Have a wet weather plan – especially
for the first rotation. Failure to plan is planning to fail.
Consider the following key
points this Spring:
Know how many square metres each cow is being allocated per day.
Useful rules of thumb:
- 40 square metres at 3500Kg DM/ha will offer 10 Kg DM/cow.
- 40 square metres at 2500Kg DM/ha will offer 6 kg DM/cow.
- 40 square metres /cow at a stocking rate of 2.5 cows/ha is a 100 day rotation
- 33 square metres /cow at 3500 Kg DM /Cow will offer 8.25 DM/cow
- 33 square metres a cow at a stocking rate of 3 cows /ha is a 100 day
rotation.
Be proactive in any dry spells of weather – reduce cow’s grazing areas and increase supplement.
Always start grazing at the back of the paddock; and in wet weather you may go all grass:
- Block grazing in the winter and early spring – always have square blocks if possible.
- Add up the area eaten each week to ensure you are on the appropriate rotation.
Check feed levels regularly:
- Measure covers for paddocks the cows are going into – you need to know what you are feeding and if you are catching up on your feed.
- Double check supplement usage (especially stacks) – it’s very easy to be using too much.
On-off grazing is a great way to prevent soil and pasture damage, and help regrowth:
- Use stand-off areas and sacrifice paddocks when it is prudent to do so.
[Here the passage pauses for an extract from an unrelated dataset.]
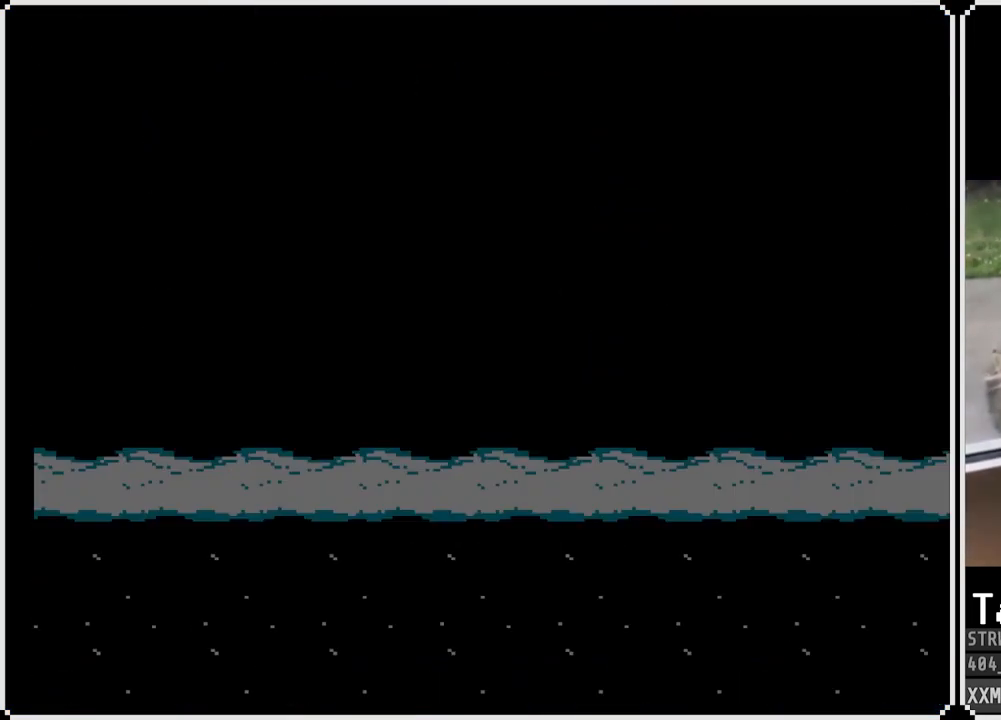
{"buttons": [], "left_stick": "center", "right_stick": "center", "events": []}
- When grazing sensitive soil or catchment areas – use buffer areas of grass around crops.
- Feed the last break of the crop bordering that sensitive area on the last day – or don’t even graze it.
Diet and nutrition:
- In wet weather, pasture utilisation drops – allow more pasture.
- The DM% of pasture also drops – cows will need DRY matter – hay, baleage, straw, grain, PKE etc. 1 bale per 100 to 200 cows really helps with low DM% pasture.
- Ensure that your cows have sufficient energy and fibre – protein is usually fine.
- Keep Mg and Ca going to milkers and colostrums – 100-200 gms/cow of each.
Fertiliser and soils:
- Use a plane or helicopter to spread fertiliser if conditions do not allow trucks or tractors on to the land.
- ProGibb can be a spray option if N can also be applied at the same time.
- A little and often behind the cows with a bike spinner adding Urea, Ammo etc will also help keep feed moving for the 2nd and subsequent rounds.
- Protect soil structure at the cost of having to clean up higher residuals in later rounds (mow then if needed).